Default — respect the OS
By default (and without any provider in the tree), Inertia respects the OS reduce-motion setting. When the user enables it, every per-key transition is swapped for 'no-animation' — values snap to their target instantly. Sequences still iterate, but each step settles immediately.

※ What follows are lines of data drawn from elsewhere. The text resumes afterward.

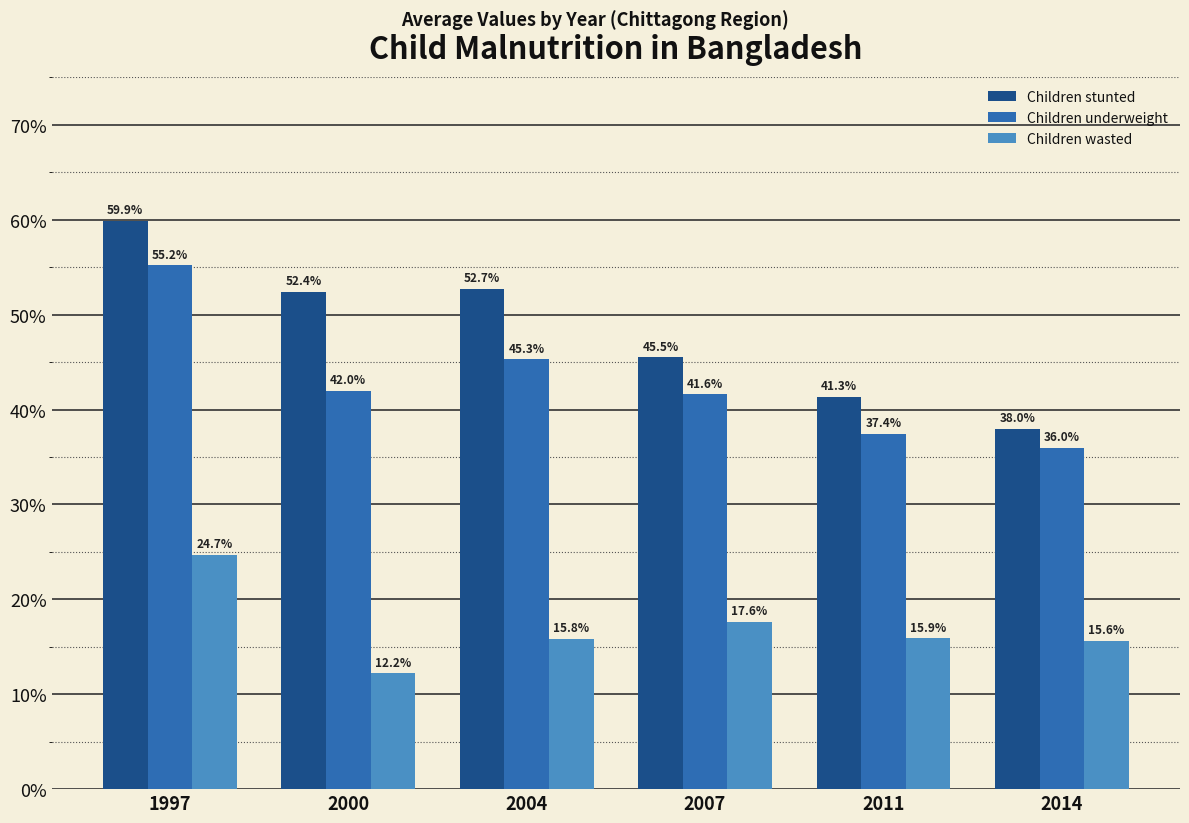

List the series in order of their peak value, highest first.

Children stunted, Children underweight, Children wasted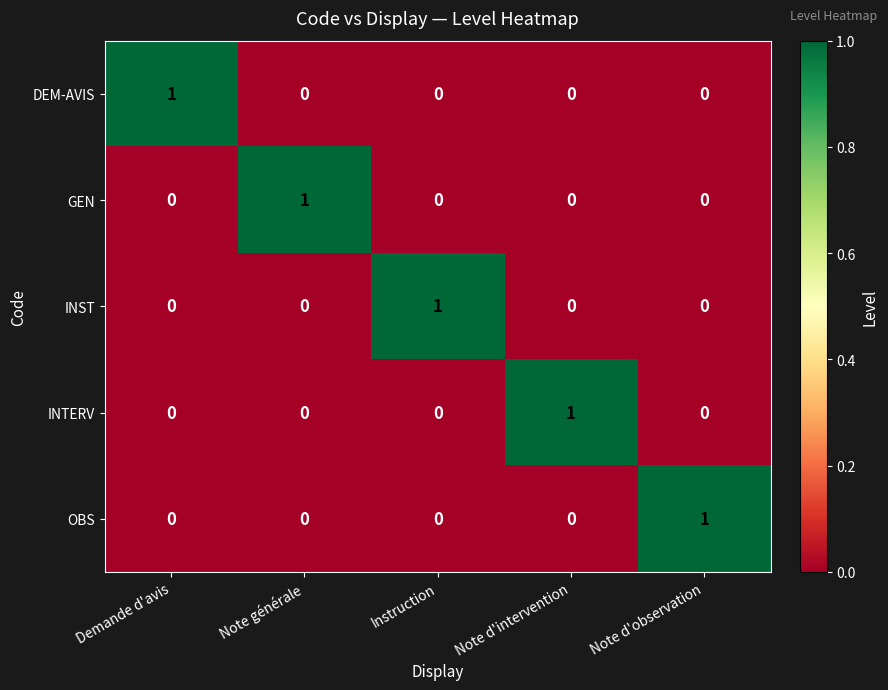

The INTERV series shows -1 at Note d'observation. True or false?

False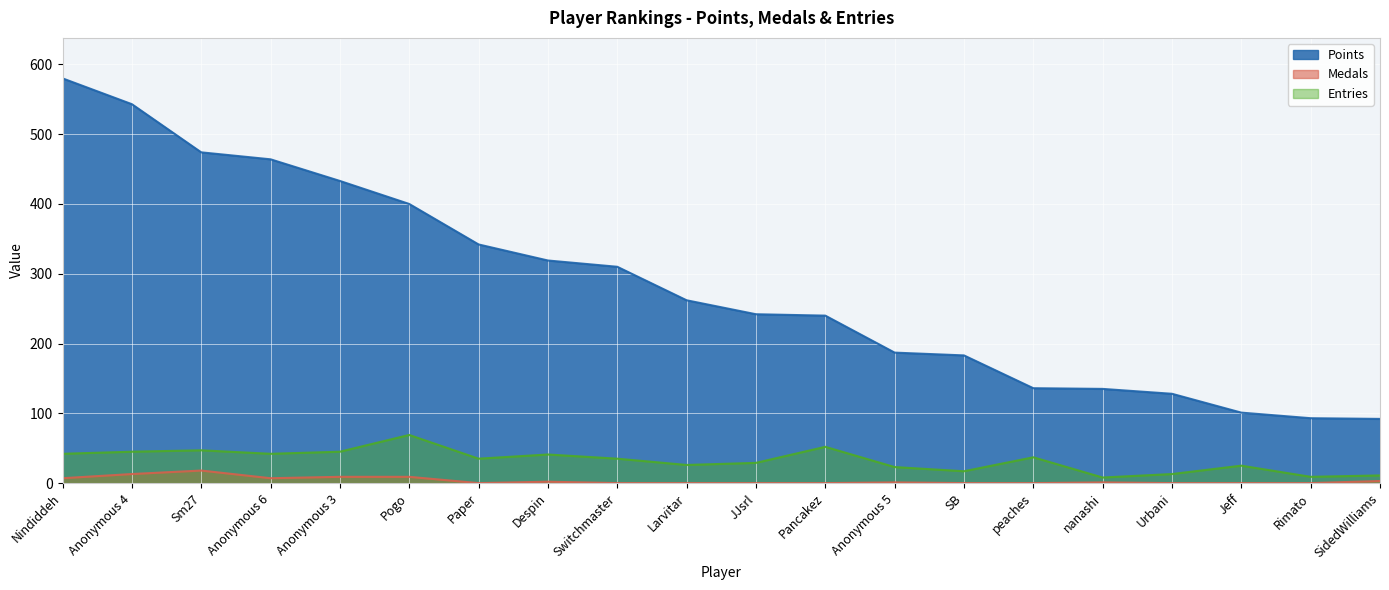

True or false: Points and Medals intersect in this chart.

False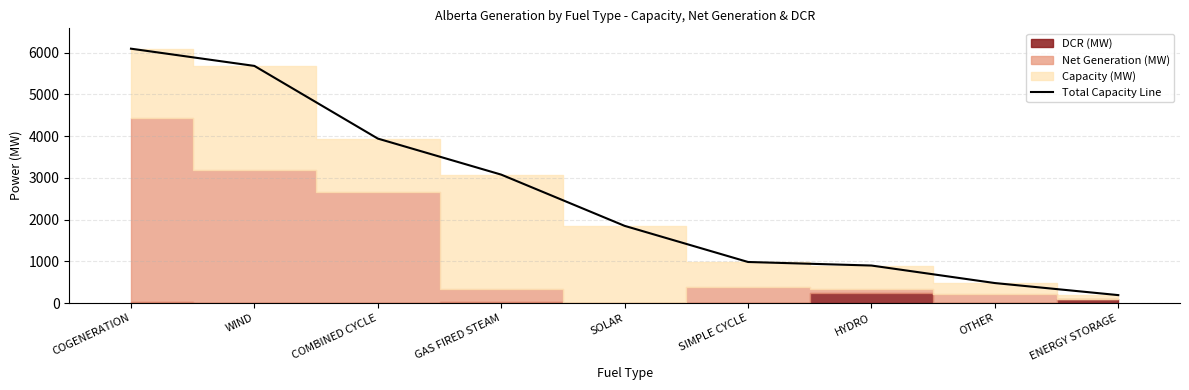

Which has a higher value, SIMPLE CYCLE or GAS FIRED STEAM?

GAS FIRED STEAM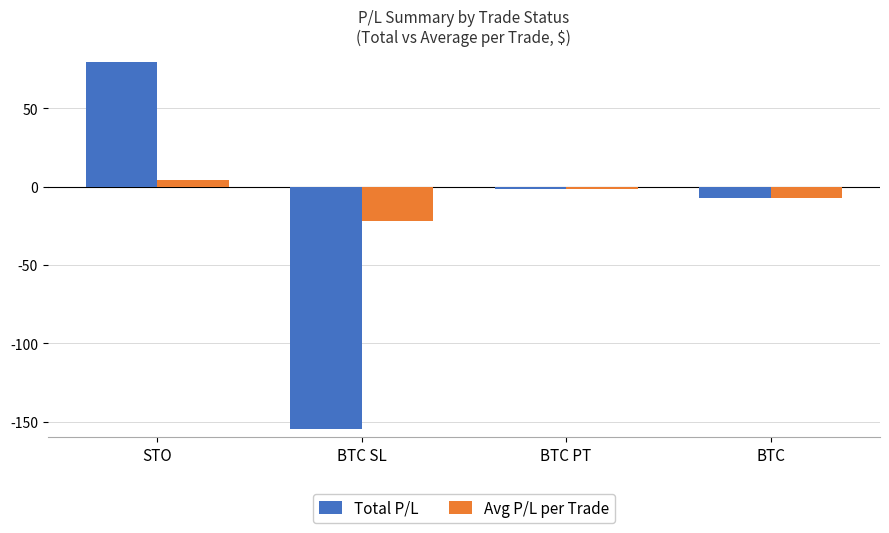

What is the value of the Avg P/L per Trade bar at the 3rd from the left?

-1.3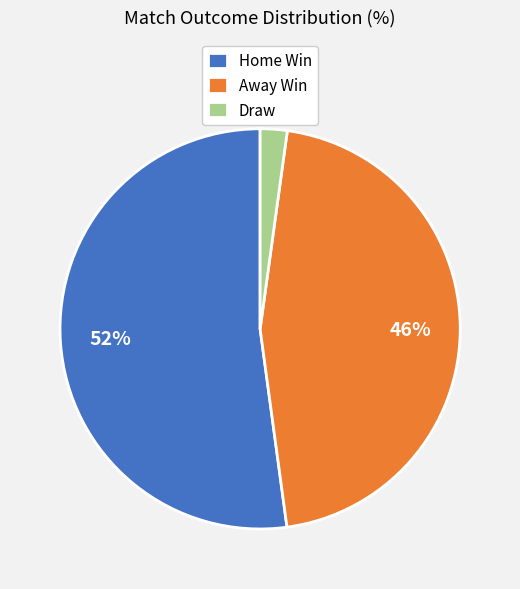

Combined, do Away Win and Home Win account for over 50%?

Yes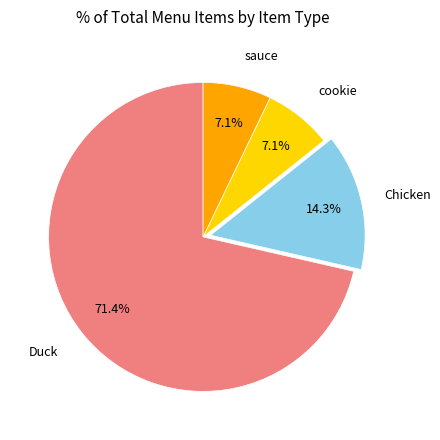

Does any single category account for the majority?

Yes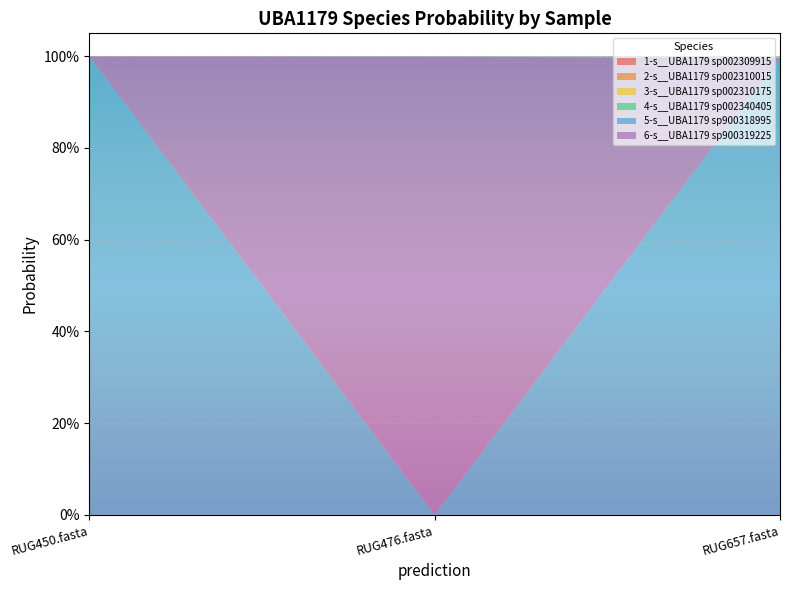

Reading left to right, list all the values displayed in this chart.

1-s__UBA1179 sp002309915: RUG450.fasta=0.0	RUG476.fasta=0.0	RUG657.fasta=0.0
2-s__UBA1179 sp002310015: RUG450.fasta=0.0	RUG476.fasta=0.0	RUG657.fasta=0.0
3-s__UBA1179 sp002310175: RUG450.fasta=0.0	RUG476.fasta=0.0	RUG657.fasta=0.0
4-s__UBA1179 sp002340405: RUG450.fasta=0.0	RUG476.fasta=0.0	RUG657.fasta=0.0
5-s__UBA1179 sp900318995: RUG450.fasta=1.0	RUG476.fasta=0.0	RUG657.fasta=1.0
6-s__UBA1179 sp900319225: RUG450.fasta=0.0	RUG476.fasta=1.0	RUG657.fasta=0.0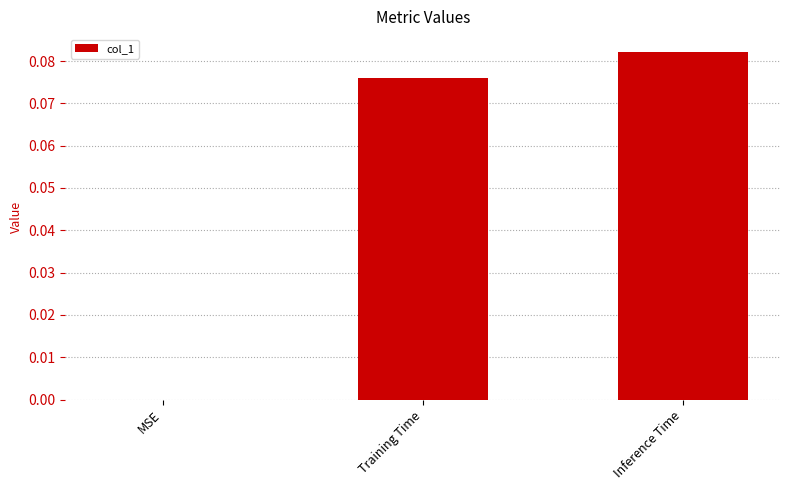

Which label corresponds to the largest value in the chart?

Inference Time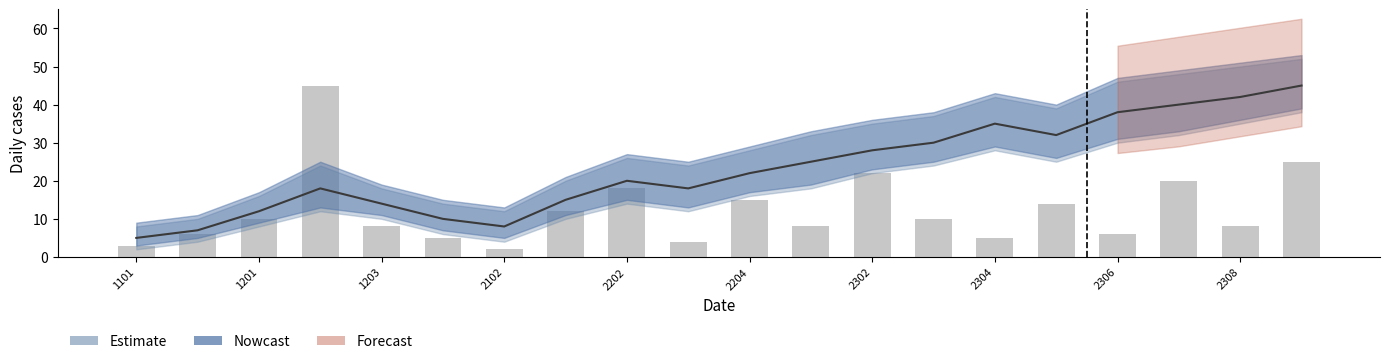

What is the difference between the values at 11 and 16?

2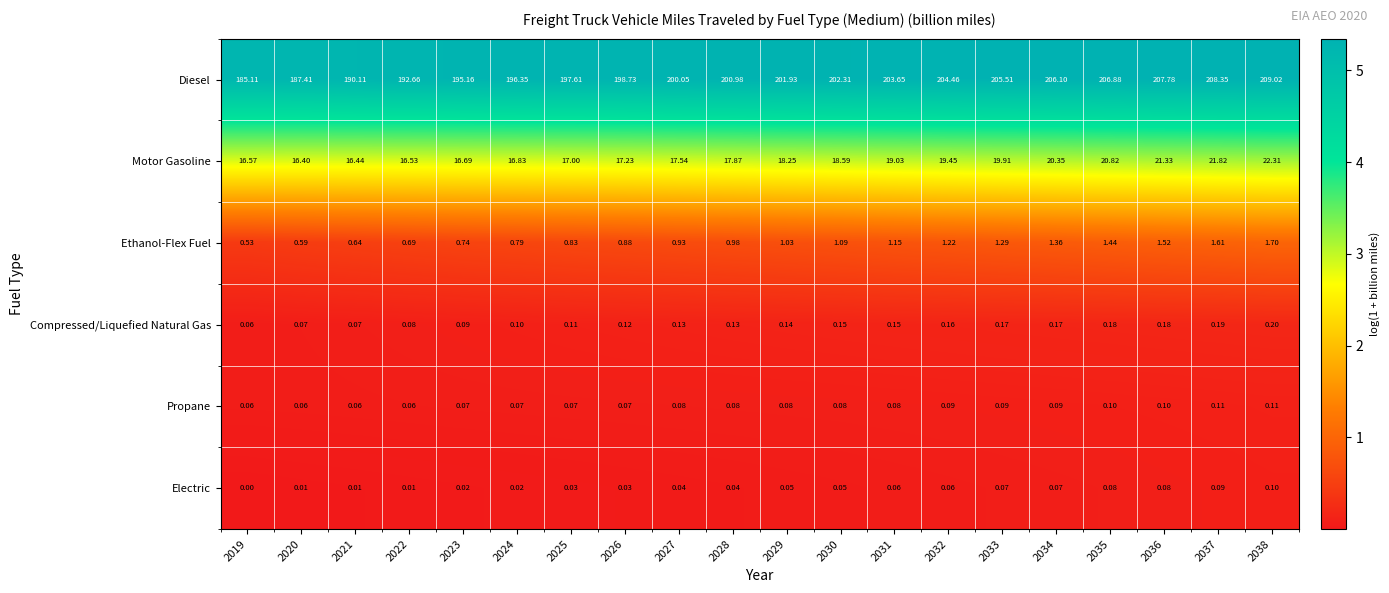

At which category does the chart reach its peak across all series?

2038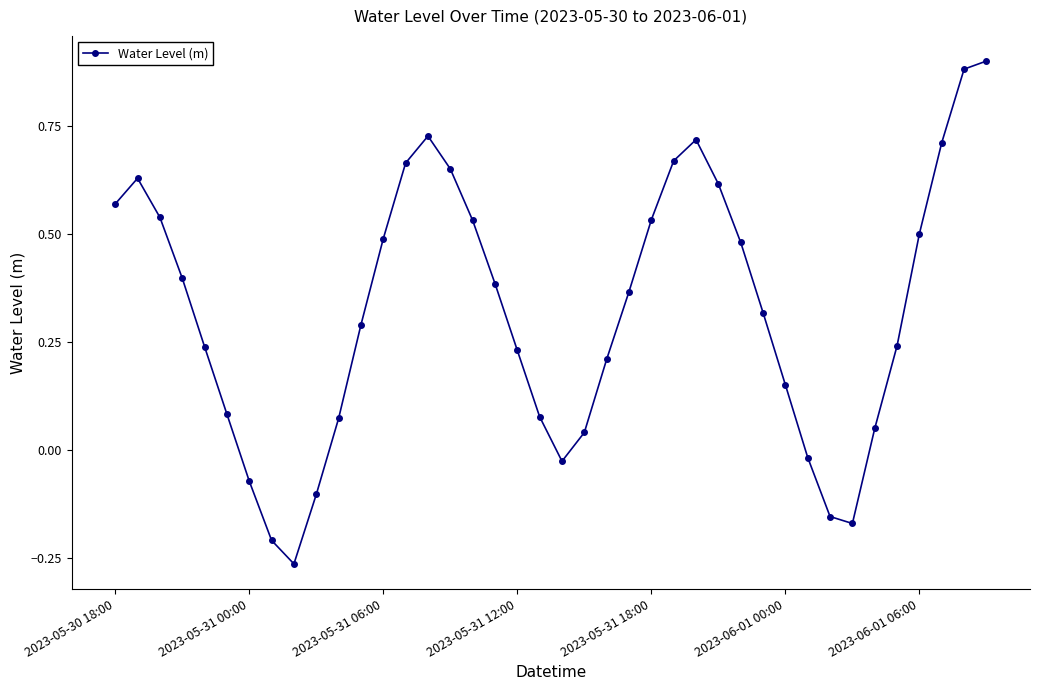

How many lines are shown in the chart?

1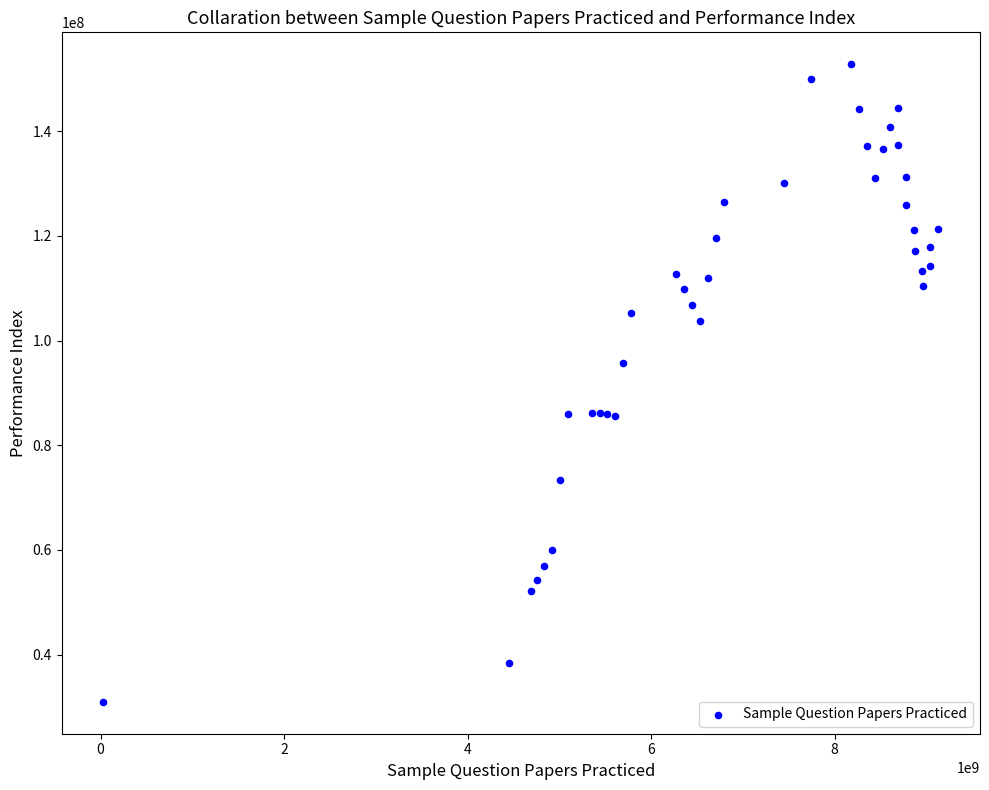

What Y value in the scatter plot is closest to 91880884?

95649783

import { MotionConfig } from '@onlynative/inertia'
export function App() {
return <MotionConfig reducedMotion="user">{/* Your app */}</MotionConfig>
}
reducedMotion="user" is the default value for the prop, so wrapping the root explicitly is mostly a documentation gesture — it's already what happens without a provider.
Modes
| Value | Behavior |
|---|---|
'user' | Defer to the OS accessibility setting. The right default for app-level wrappers. |
'never' | Animate regardless of the OS setting. Use sparingly — e.g. essential onboarding transitions. |
'always' | Never animate, regardless of OS setting. Useful for tests and snapshots. |
Scope
<MotionConfig> is just a context provider. Wrap a subtree to override behavior locally:
<MotionConfig reducedMotion="user">
<App />
<MotionConfig reducedMotion="never">
<CriticalOnboardingFlow />
</MotionConfig>
</MotionConfig>
Reading the resolved value
Two hooks are available for components that want to react to the active mode:
import { useMotionConfig, useShouldReduceMotion } from '@onlynative/inertia'
function MyComponent() {
const { reducedMotion } = useMotionConfig()
const reduce = useShouldReduceMotion()
// reduce: boolean — already accounts for the OS setting when mode is 'user'
}
useShouldReduceMotion() is what every Motion primitive uses internally. It subscribes to OS changes via Reanimated's useReducedMotion(), so toggling the accessibility setting at runtime re-renders subscribed primitives.